Мы только миновали прижим, как из леса вышло стадо оленей. Животные спустились по каменистой осыпи к реке, стали пить воду. Следом за стадом выбежала молоденькая самочка. Увидев нас, она внезапно остановилась. Что-то знакомое во всей её изящной фигурке, в манере ставить размашисто ноги, в чёрных озорных глазах. Не могу вспомнить, напрягаю память.
— Майка! — вырывается у Василия Николаевича. Теперь узнаю и я…
— Майка, Майка! — кричу обрадованно. Шагаю к ней, ищу в кармане лакомство, хочу напомнить ей о себе.
Она, при слове «Майка», настораживается и неожиданно бежит к стаду. Обидно, не узнала. А мы-то всё помним. Родилась она прошлой весною в походе на речке Кунь-Маньё и первое своё путешествие совершила на нарте со связанными ногами, завёрнутая в старенькую дошку Улукиткана. Она стала нашей любимицей, но всегда недоверчиво относилась даже к ласкающим её человеческим рукам. В ней больше, чем в других оленях, передался гордый дух предка — дикого сокжоя.
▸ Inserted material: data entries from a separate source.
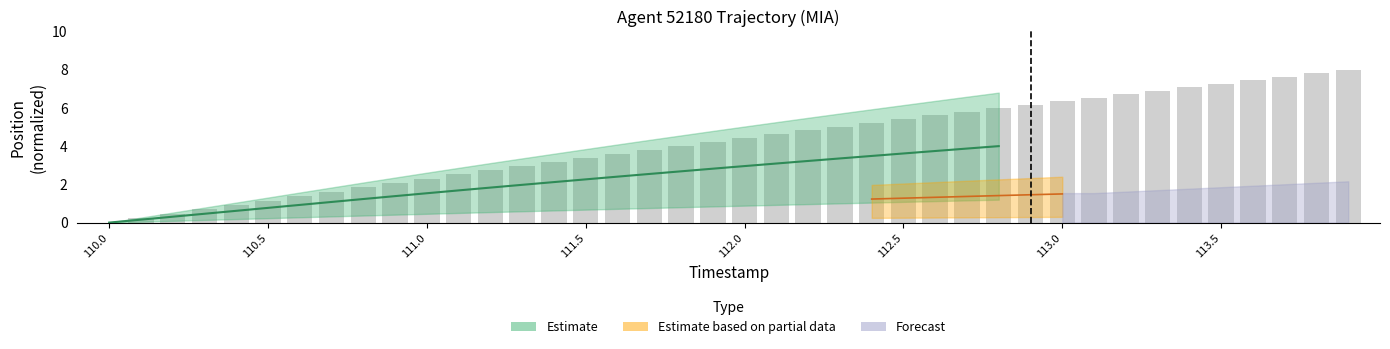

Which category has the highest value across all series?

113.9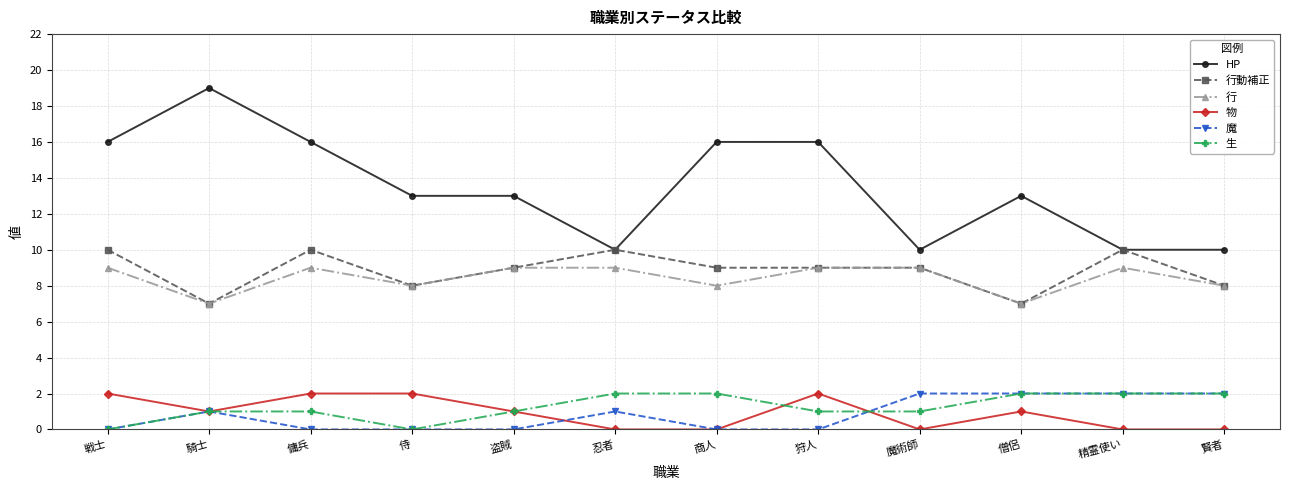

Read the 行 value at 侍.

8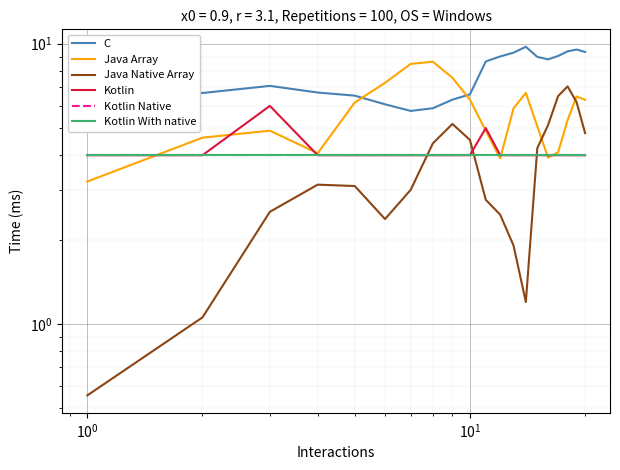

Which series has the largest range (max minus min)?

Java Native Array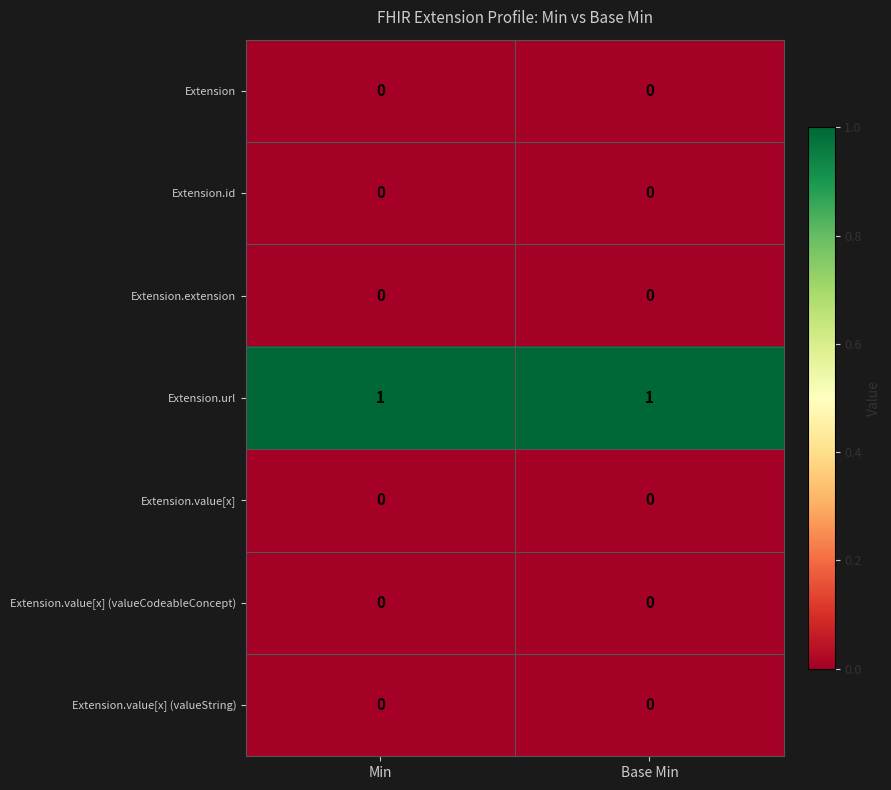

The value of Extension.url at Base Min is 1. True or false?

True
Улукиткан убеждён, что новорождённый телёнок приносит эвенку счастье. В прошлом году он не расставался с Майкой, окружал её трогательной заботой. Даже когда врачи вернули старику, ослепшему в походе, зрение, он был убеждён, что это сделала Майка. Улукиткан и в этом году взял её с собою, надеясь, что она оградит его от бед.